Phosphorescence.—A great many Alcyonaria are known to be phosphorescent. Moseley says that "All the Alcyonarians dredged by the 'Challenger' in deep water were found to be brilliantly phosphorescent when brought to the surface." The phosphorescence of the common British Pennatula phosphorea has attracted more attention than that of any other species, and has been well described by Panceri, Forbes, and others. Forbes[^[368]] says, "The pen is phosphorescent only when irritated by touch; the phosphorescence appears at the place touched, and proceeds thence in an undulating wave to the extremity of the rachis, but never in the opposite direction; it is only the parts at and above the point of stimulation that show phosphorescence, the light is emitted for a longer time from the point of stimulation than from the other luminous parts; detached portions may show phosphorescence. When plunged in fresh water, the Pennatula scatters sparks about in all directions—a most beautiful sight."

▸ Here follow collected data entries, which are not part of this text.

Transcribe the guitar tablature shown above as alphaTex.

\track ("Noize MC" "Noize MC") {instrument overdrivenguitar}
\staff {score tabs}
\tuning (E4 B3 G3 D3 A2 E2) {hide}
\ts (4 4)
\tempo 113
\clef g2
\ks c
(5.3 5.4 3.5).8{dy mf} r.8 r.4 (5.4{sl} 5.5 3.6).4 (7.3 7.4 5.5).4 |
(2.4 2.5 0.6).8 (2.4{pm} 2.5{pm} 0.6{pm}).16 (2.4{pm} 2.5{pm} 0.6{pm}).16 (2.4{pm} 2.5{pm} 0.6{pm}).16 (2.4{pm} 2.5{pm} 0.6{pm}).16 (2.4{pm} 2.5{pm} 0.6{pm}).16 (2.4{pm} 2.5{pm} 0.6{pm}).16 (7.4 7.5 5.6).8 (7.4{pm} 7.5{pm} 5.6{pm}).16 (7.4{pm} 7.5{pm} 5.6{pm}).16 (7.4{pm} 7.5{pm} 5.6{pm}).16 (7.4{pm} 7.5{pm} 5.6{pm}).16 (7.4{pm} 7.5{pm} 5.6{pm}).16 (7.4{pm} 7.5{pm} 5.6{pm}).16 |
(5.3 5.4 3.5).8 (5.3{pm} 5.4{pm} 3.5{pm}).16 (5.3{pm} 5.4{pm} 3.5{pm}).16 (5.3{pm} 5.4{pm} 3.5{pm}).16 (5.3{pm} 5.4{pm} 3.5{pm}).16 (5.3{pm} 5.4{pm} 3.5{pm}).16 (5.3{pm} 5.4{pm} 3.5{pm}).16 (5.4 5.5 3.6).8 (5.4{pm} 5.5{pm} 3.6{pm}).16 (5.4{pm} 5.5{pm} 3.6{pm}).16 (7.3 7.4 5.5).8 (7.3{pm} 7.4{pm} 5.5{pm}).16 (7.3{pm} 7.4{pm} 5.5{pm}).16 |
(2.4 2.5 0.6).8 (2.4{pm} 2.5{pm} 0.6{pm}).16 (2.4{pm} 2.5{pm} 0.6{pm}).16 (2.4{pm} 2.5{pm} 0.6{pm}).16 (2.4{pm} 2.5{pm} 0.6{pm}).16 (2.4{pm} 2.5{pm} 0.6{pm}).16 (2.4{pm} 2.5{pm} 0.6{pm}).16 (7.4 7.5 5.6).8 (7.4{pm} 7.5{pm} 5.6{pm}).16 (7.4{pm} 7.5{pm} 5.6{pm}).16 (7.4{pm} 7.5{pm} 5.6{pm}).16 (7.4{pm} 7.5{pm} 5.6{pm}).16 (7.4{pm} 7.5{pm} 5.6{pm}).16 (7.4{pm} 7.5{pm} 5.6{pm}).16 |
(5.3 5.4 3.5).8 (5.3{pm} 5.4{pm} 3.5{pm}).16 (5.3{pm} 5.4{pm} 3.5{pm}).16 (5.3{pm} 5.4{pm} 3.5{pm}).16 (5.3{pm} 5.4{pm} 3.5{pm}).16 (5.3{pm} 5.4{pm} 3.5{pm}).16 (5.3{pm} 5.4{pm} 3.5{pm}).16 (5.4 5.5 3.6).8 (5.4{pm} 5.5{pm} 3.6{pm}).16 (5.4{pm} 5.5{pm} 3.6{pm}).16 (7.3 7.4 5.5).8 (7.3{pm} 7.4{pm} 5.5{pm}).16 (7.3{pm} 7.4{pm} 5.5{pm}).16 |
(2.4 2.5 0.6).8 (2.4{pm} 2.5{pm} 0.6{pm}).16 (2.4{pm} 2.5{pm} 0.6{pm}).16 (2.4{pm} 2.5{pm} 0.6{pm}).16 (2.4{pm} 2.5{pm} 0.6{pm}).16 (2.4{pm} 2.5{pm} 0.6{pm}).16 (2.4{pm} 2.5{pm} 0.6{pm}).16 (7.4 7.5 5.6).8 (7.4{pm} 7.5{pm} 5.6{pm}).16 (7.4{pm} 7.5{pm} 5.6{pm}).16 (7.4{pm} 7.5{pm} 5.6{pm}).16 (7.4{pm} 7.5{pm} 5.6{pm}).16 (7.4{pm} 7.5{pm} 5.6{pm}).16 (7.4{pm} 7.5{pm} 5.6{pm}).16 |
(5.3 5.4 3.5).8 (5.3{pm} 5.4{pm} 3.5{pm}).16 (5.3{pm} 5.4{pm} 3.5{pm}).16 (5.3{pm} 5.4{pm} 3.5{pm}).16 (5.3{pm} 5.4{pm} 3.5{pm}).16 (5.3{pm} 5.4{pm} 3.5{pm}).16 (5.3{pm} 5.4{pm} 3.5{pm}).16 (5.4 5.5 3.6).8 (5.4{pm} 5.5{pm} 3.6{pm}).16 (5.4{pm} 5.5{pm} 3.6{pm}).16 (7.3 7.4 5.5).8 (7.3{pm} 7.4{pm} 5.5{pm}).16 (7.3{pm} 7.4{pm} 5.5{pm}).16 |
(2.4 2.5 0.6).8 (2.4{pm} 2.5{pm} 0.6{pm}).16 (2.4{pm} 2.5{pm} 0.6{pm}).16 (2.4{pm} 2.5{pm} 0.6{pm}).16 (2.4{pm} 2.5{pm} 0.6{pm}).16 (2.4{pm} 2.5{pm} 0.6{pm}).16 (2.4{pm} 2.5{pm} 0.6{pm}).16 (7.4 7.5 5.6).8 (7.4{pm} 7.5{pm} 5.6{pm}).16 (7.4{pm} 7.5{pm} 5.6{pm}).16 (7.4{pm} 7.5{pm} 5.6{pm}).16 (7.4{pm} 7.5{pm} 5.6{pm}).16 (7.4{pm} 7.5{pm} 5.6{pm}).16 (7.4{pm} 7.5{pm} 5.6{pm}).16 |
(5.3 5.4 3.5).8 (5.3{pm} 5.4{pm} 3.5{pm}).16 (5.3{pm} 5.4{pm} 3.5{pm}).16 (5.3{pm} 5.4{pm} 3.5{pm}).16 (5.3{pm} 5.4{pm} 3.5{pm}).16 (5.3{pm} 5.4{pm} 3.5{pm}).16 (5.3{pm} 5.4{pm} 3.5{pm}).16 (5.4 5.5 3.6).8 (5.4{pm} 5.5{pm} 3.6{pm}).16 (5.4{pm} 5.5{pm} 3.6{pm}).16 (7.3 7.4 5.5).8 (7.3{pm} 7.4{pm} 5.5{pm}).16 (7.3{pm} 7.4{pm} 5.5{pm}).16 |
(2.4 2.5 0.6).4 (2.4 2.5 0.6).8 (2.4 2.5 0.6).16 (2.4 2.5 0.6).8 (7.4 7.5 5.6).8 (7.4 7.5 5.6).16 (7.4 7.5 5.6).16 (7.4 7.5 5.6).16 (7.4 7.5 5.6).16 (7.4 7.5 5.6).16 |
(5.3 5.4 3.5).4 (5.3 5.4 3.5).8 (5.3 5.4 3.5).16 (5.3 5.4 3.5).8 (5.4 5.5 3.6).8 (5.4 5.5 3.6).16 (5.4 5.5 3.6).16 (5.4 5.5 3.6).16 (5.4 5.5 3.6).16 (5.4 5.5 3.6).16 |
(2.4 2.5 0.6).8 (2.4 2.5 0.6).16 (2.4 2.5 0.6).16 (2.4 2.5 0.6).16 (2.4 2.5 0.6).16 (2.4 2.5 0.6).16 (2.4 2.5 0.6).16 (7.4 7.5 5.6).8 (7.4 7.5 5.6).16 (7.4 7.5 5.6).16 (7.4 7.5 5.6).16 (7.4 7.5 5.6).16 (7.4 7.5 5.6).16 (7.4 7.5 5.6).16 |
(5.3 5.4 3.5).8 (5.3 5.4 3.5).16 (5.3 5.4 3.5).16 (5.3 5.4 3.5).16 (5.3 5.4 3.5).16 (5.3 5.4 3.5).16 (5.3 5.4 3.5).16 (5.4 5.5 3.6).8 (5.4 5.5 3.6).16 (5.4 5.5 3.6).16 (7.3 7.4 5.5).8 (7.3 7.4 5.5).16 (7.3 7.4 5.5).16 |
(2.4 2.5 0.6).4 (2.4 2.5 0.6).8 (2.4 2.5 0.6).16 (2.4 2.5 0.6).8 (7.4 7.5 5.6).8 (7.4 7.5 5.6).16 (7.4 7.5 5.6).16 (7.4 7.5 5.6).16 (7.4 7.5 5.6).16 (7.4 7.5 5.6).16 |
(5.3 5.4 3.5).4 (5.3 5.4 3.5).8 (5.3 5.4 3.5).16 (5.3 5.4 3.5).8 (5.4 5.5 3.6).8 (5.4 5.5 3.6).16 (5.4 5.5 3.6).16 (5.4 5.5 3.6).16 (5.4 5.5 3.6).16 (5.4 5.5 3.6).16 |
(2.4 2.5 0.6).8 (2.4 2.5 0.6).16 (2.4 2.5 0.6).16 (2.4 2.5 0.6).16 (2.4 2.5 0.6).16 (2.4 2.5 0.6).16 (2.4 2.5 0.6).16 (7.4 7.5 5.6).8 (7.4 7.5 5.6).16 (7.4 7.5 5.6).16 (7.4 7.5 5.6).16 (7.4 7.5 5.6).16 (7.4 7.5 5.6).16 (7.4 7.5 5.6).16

Panceri was of opinion that the mesenteric filaments were the organs of phosphorescence, but the whole question of the cause and localisation of the light in these colonies requires further investigation.

Food.—Very little is known about the food of Alcyonaria, but it is very probable that it consists entirely of minute larvae and other living organisms. When the coelenteric cavities of preserved Alcyonaria are examined, food is very rarely found in them, although fragments of Crustacean appendages have occasionally been seen in the neighbourhood of the mesenteric filaments. Experimenting upon Alcyonium digitatum, Miss Pratt[^[369]] has found that the zooids seize and swallow various small organisms of a surface-net gathering, and that they will also swallow finely minced fragments of the muscle of fish, but that they reject many kinds of fish ova. In many tropical and some extra-tropical species the superficial canal systems and the inter-mesenterial spaces of the zooids contain a large number of Zooxanthellae, and their presence seems to be associated in some cases with a decided degeneration of the digestive organs. It has been suggested that these symbiotic "Algae" prepare food materials after the manner of plants, and that these are absorbed by the hosts, but it appears improbable that in any case this source of food supply is sufficient. It must probably be supplemented in some degree by food obtained by the mouth, and digested in the coelenteric cavity.